__Directions for this task__
Only the lines below from the one that holds "Figure 2. Changes" through the one that holds "FIGURE 2 | Comparison" should appear in the answer, copied exactly, end lines included and pictures omitted.
(Dataset excerpts)
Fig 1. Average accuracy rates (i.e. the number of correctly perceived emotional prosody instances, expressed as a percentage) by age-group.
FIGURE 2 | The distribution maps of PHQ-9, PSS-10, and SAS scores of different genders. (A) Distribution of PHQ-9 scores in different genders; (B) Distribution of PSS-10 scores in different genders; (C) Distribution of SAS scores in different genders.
(End Dataset excerpts)
(Dataset excerpts)
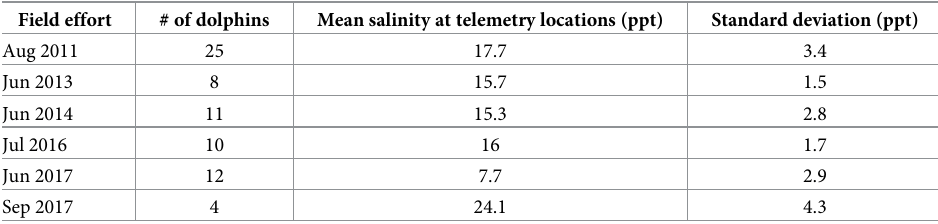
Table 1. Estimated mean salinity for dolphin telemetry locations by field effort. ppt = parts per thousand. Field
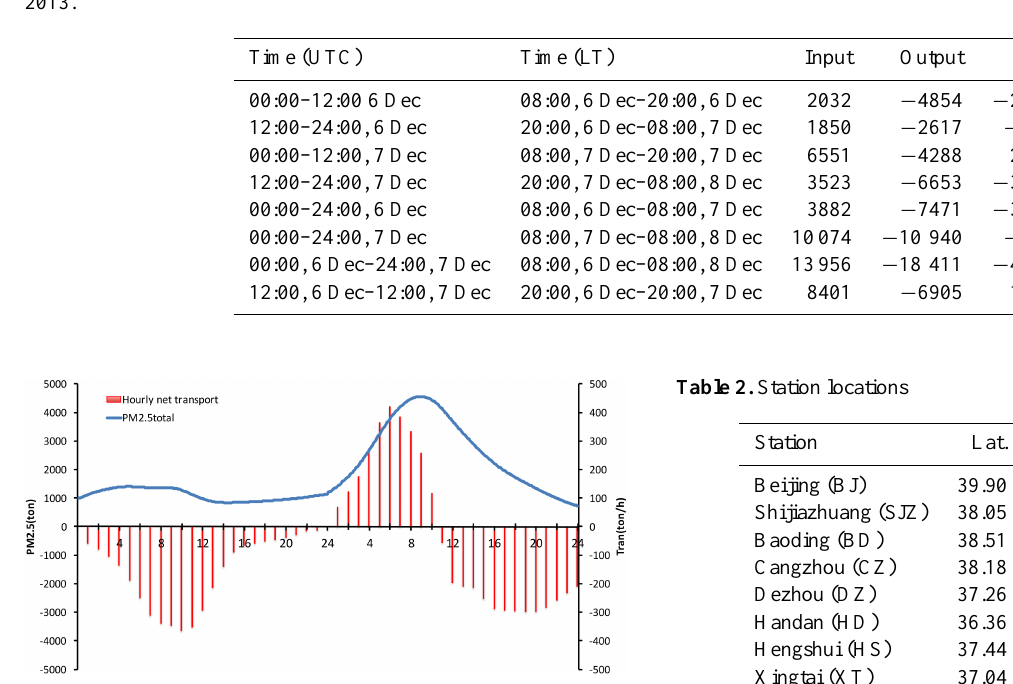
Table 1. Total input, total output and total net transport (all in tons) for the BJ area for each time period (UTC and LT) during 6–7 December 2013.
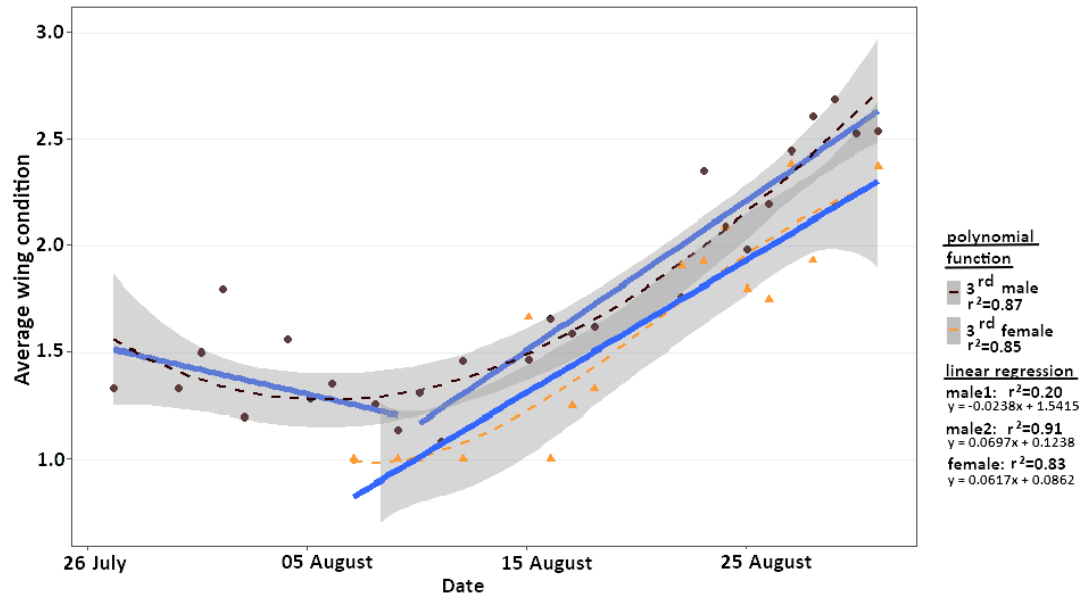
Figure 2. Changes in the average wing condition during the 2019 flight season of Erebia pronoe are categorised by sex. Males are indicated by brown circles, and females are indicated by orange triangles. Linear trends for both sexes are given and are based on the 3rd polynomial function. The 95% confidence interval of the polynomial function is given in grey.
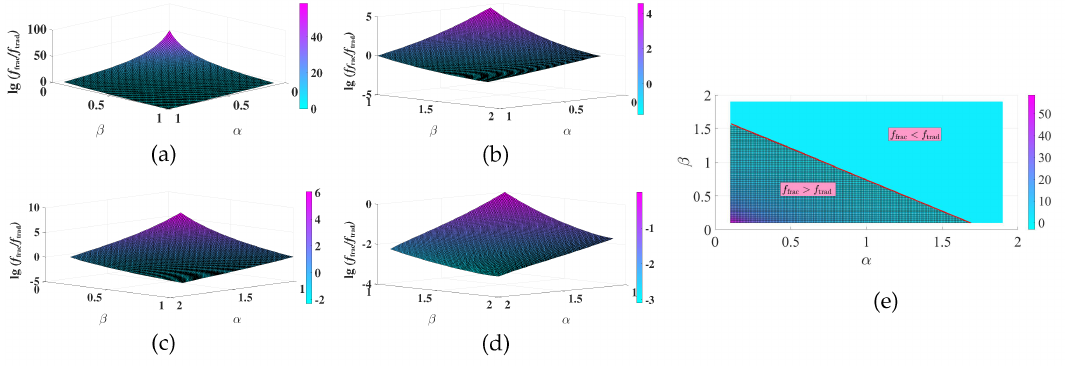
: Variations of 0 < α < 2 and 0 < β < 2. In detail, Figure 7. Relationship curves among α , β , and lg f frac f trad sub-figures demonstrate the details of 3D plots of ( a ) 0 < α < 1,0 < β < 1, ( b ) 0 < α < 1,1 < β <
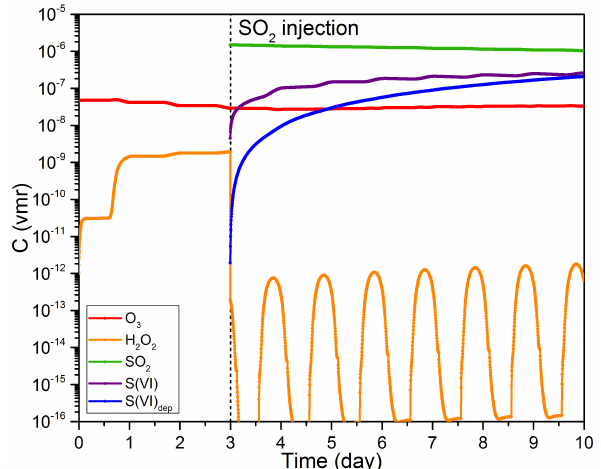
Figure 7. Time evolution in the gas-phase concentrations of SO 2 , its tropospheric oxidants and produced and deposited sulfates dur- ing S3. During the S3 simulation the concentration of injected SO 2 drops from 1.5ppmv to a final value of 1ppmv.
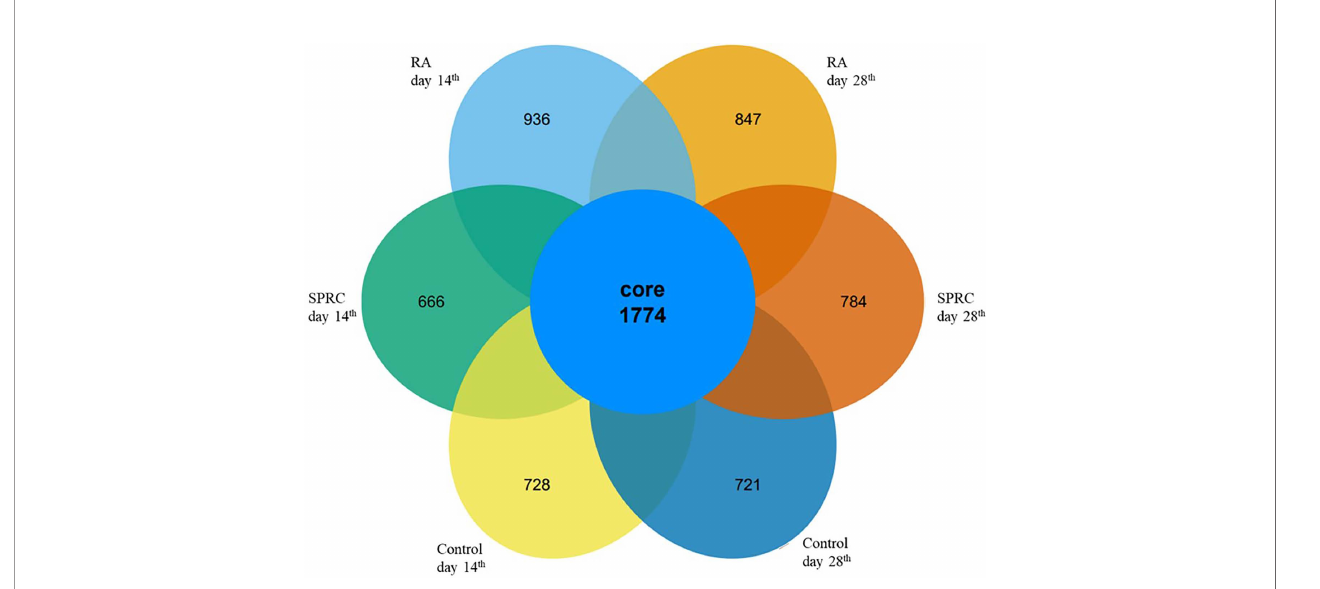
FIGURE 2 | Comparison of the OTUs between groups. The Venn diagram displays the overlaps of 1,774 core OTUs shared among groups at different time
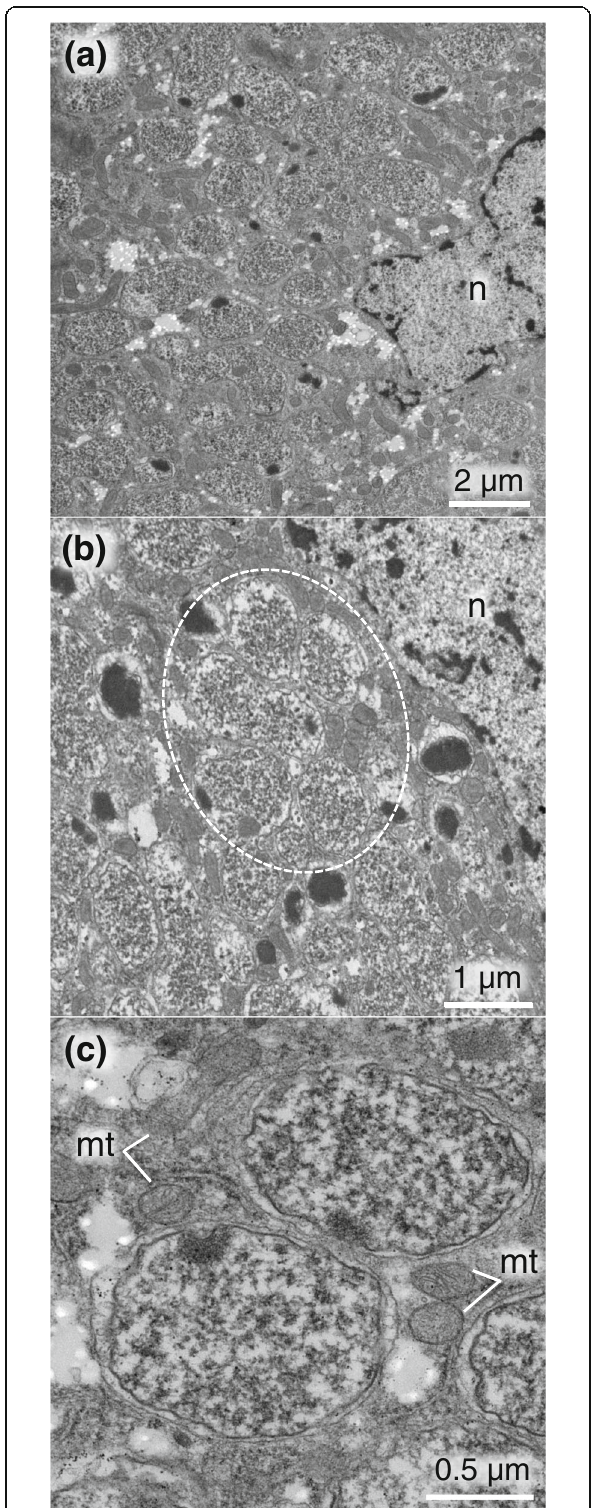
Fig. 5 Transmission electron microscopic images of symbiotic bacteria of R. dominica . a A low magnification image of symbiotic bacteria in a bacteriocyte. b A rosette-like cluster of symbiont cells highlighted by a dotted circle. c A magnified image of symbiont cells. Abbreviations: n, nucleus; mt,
(End Dataset excerpts)
__Response for this exercise__
Figure 2. Changes in the average wing condition during the 2019 flight season of Erebia pronoe are categorised by sex. Males are indicated by brown circles, and females are indicated by orange triangles. Linear trends for both sexes are given and are based on the 3rd polynomial function. The 95% confidence interval of the polynomial function is given in grey.
: Variations of 0 < α < 2 and 0 < β < 2. In detail, Figure 7. Relationship curves among α , β , and lg f frac f trad sub-figures demonstrate the details of 3D plots of ( a ) 0 < α < 1,0 < β < 1, ( b ) 0 < α < 1,1 < β <
Figure 7. Time evolution in the gas-phase concentrations of SO 2 , its tropospheric oxidants and produced and deposited sulfates dur- ing S3. During the S3 simulation the concentration of injected SO 2 drops from 1.5ppmv to a final value of 1ppmv.
FIGURE 2 | Comparison of the OTUs between groups. The Venn diagram displays the overlaps of 1,774 core OTUs shared among groups at different time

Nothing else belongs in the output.